Para ilmuwan mengatakan badai semakin intensif dengan frekuensi yang lebih tinggi akibat pemanasan air laut dari emisi gas rumah kaca. Banyak pemimpin Karibia meminta negara-negara kaya yang berpolusi tinggi untuk memberikan reparasi dalam bentuk bantuan atau keringanan utang kepada negara-negara kepulauan tropis.
Di Kuba, pusat Badai Melissa menghantam Guamá, daerah pedesaan pegunungan sekitar 40 kilometer di sebelah barat Santiago de Cuba, kota terpadat kedua di pulau itu, membawa angin dengan kecepatan lebih dari 200 km/jam.
Pihak berwenang telah memutus aliran listrik ke hampir seluruh wilayah Kuba timur, mengevakuasi daerah-daerah rentan, dan meminta penduduk untuk berlindung di tempat di ibu kota provinsi Santiago, kota berpenduduk 400.000 jiwa.
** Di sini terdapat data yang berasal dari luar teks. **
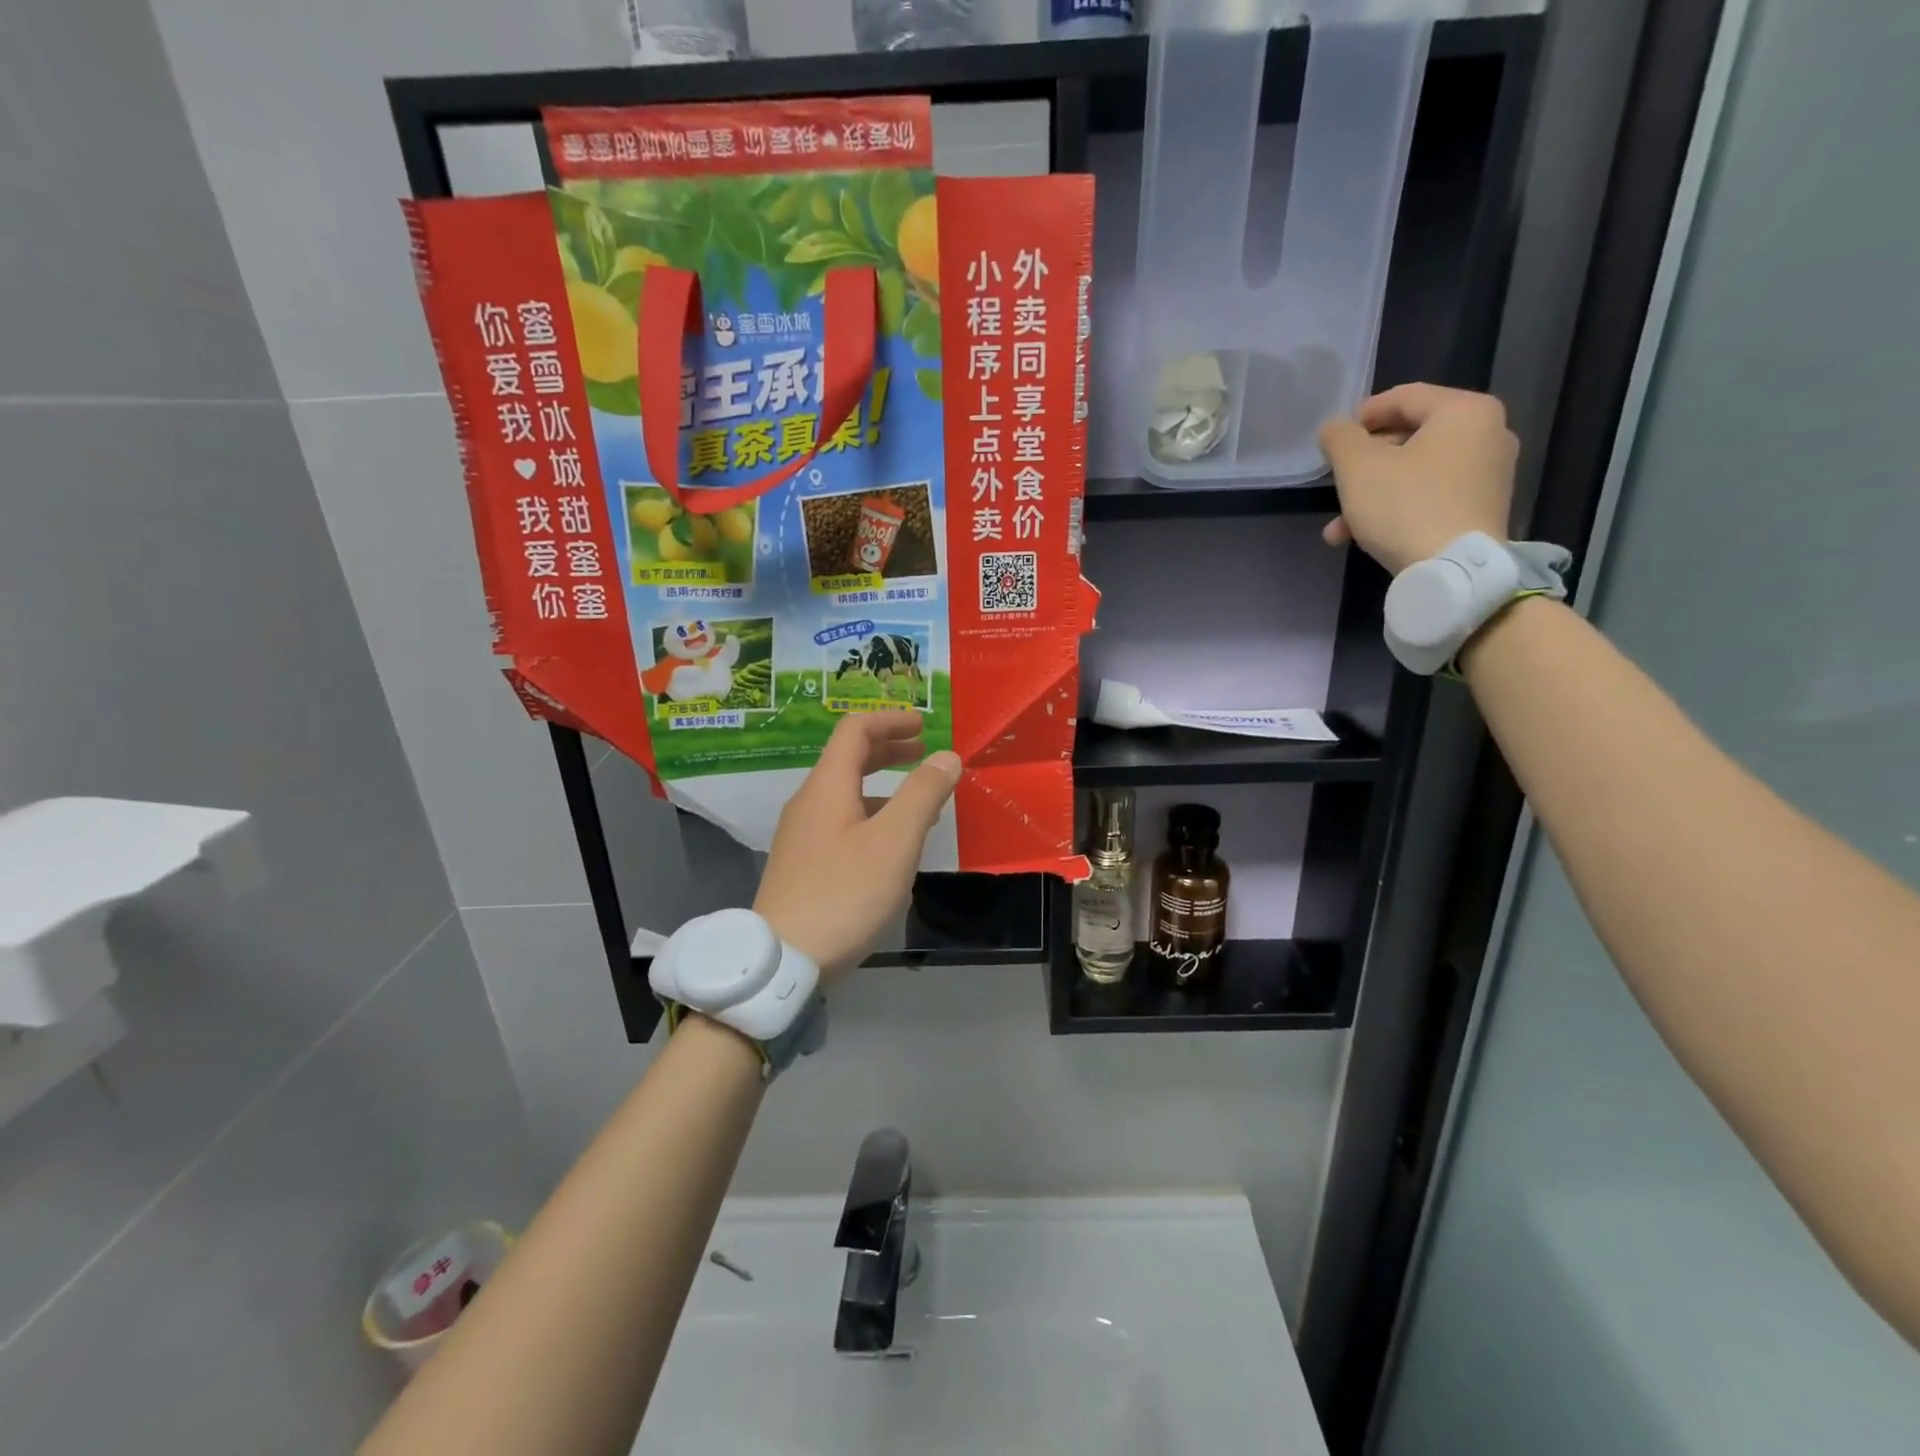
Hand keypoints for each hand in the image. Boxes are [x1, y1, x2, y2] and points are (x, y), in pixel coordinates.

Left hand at [755, 712, 960, 981]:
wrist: (781, 961)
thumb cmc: (844, 894)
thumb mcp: (894, 842)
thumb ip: (923, 795)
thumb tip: (946, 757)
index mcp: (827, 786)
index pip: (855, 731)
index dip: (891, 720)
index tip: (924, 724)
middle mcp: (809, 802)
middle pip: (848, 759)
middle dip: (889, 749)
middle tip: (924, 752)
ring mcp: (801, 835)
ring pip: (845, 792)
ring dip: (883, 785)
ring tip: (920, 800)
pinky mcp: (802, 864)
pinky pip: (841, 821)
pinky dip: (872, 814)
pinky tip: (892, 844)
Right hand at [1318, 384, 1518, 575]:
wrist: (1454, 571)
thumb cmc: (1405, 506)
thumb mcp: (1358, 468)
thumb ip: (1340, 438)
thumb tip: (1335, 428)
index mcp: (1465, 411)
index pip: (1405, 397)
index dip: (1362, 415)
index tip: (1334, 441)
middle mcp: (1488, 433)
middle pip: (1411, 437)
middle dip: (1364, 464)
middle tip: (1335, 484)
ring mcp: (1490, 473)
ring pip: (1416, 472)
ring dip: (1373, 494)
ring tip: (1339, 526)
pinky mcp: (1484, 508)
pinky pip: (1432, 495)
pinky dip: (1398, 508)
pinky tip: (1366, 537)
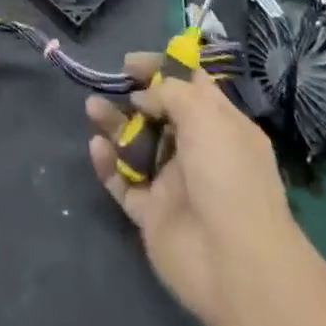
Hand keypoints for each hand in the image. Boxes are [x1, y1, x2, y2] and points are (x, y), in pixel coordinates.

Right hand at [85, 53, 302, 325]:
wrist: (234, 264)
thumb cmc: (226, 173)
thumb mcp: (203, 112)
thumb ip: (168, 92)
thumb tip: (143, 98)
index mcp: (221, 125)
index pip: (190, 85)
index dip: (161, 67)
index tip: (130, 62)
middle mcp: (199, 151)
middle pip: (159, 113)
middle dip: (133, 95)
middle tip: (111, 83)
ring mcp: (175, 184)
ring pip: (137, 145)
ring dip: (114, 123)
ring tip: (91, 107)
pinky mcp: (154, 216)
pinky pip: (125, 183)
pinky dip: (108, 164)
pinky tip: (96, 147)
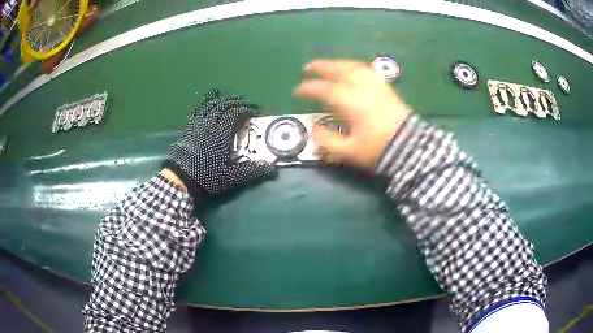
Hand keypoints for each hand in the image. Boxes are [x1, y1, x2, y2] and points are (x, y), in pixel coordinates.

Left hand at [164, 90, 275, 198]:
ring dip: (215, 99)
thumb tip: (273, 169)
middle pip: (221, 107)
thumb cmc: (207, 177)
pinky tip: (201, 105)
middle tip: (242, 100)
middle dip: (233, 102)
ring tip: (220, 94)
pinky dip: (200, 106)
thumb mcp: (232, 177)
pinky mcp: (187, 131)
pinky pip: (195, 113)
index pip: (233, 114)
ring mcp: (196, 127)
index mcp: (221, 134)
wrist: (181, 179)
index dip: (245, 109)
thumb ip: (252, 171)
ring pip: (206, 107)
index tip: (254, 109)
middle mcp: (209, 126)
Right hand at [294, 59, 411, 169]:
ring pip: (354, 67)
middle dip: (321, 67)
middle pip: (339, 70)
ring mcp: (375, 86)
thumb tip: (312, 130)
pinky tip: (353, 70)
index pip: (324, 89)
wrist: (409, 147)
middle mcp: (361, 88)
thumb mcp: (349, 151)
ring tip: (329, 65)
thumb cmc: (378, 149)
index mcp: (350, 102)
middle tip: (308, 67)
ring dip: (338, 63)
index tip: (296, 92)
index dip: (307, 89)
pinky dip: (355, 67)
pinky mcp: (385, 88)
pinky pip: (367, 71)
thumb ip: (328, 141)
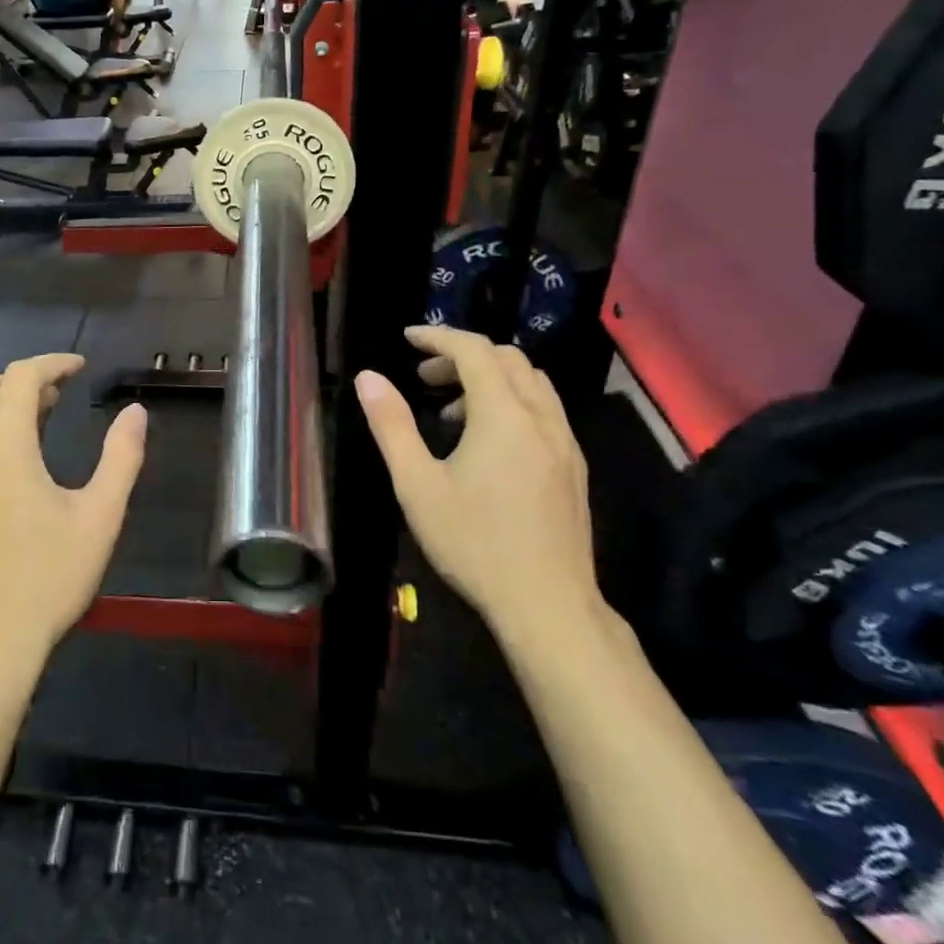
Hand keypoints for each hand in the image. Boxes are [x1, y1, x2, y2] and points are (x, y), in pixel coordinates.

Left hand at [0, 355, 147, 686]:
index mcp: (6, 447)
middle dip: (20, 380)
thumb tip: (136, 411)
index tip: (79, 368)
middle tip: (57, 397)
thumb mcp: (101, 516)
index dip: (52, 363)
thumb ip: (121, 457)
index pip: (21, 377)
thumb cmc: (51, 577)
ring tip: (30, 427)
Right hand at [353, 326, 596, 638]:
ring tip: (452, 411)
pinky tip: (489, 444)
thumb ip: (391, 425)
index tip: (408, 338)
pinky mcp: (575, 468)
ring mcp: (565, 443)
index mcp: (503, 415)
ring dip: (490, 379)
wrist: (548, 605)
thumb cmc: (473, 543)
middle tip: (425, 378)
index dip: (438, 337)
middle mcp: (541, 418)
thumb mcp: (417, 484)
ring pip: (532, 384)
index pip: (474, 351)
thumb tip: (368, 378)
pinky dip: (512, 403)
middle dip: (463, 357)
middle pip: (507, 360)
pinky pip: (545, 411)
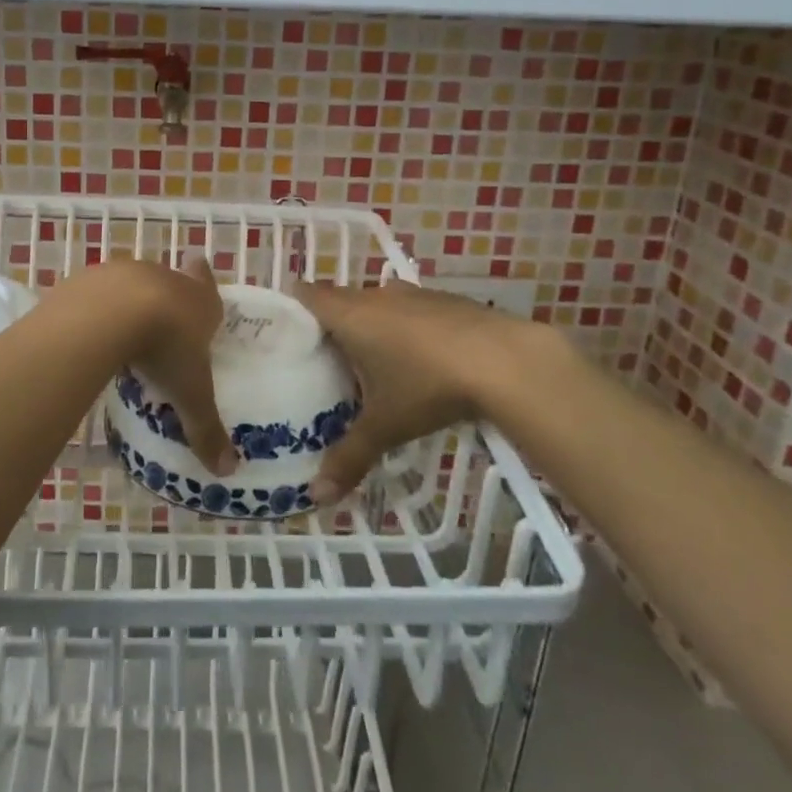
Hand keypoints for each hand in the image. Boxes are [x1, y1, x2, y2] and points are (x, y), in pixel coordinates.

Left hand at [91, 251, 237, 475]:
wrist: (111, 312)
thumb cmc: (165, 348)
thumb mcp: (190, 394)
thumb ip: (205, 429)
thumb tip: (227, 471)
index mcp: (200, 301)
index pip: (208, 285)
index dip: (205, 282)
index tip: (199, 270)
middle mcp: (167, 279)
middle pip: (172, 283)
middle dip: (168, 299)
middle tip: (162, 323)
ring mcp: (127, 273)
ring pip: (134, 284)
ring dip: (131, 302)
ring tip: (123, 332)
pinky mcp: (93, 277)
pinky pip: (98, 292)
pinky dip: (96, 307)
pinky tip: (89, 330)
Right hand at [292, 278, 552, 504]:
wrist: (506, 361)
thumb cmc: (428, 385)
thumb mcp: (385, 426)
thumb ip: (349, 457)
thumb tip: (316, 496)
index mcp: (350, 315)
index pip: (306, 294)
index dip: (292, 308)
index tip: (285, 333)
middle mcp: (376, 296)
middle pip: (340, 299)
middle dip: (330, 323)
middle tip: (323, 359)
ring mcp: (414, 294)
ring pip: (378, 303)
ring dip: (371, 324)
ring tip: (370, 361)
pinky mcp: (447, 300)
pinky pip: (411, 309)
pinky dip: (406, 327)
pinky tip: (420, 359)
Video yang diunggah oleh media lokal menunjukkan derasnya air hujan berwarna cokelat mengalir melalui jalan-jalan di kota-kota gelap di kaki pegunungan Sierra Maestra di Kuba, tak jauh dari kota tersebut.
Pihak berwenang melaporkan banjir yang meluas di daerah dataran rendah pada Rabu pagi, dari Santiago hingga Guantánamo, tempat lebih dari 35 persen penduduk telah dievakuasi.
Presiden Díaz-Canel mengatakan Kuba telah memobilisasi 2.500 pekerja jaringan listrik untuk memulai pemulihan segera setelah badai melintasi pulau itu pada Rabu malam.
Badai tersebut diperkirakan tidak akan berdampak langsung pada ibu kota Havana.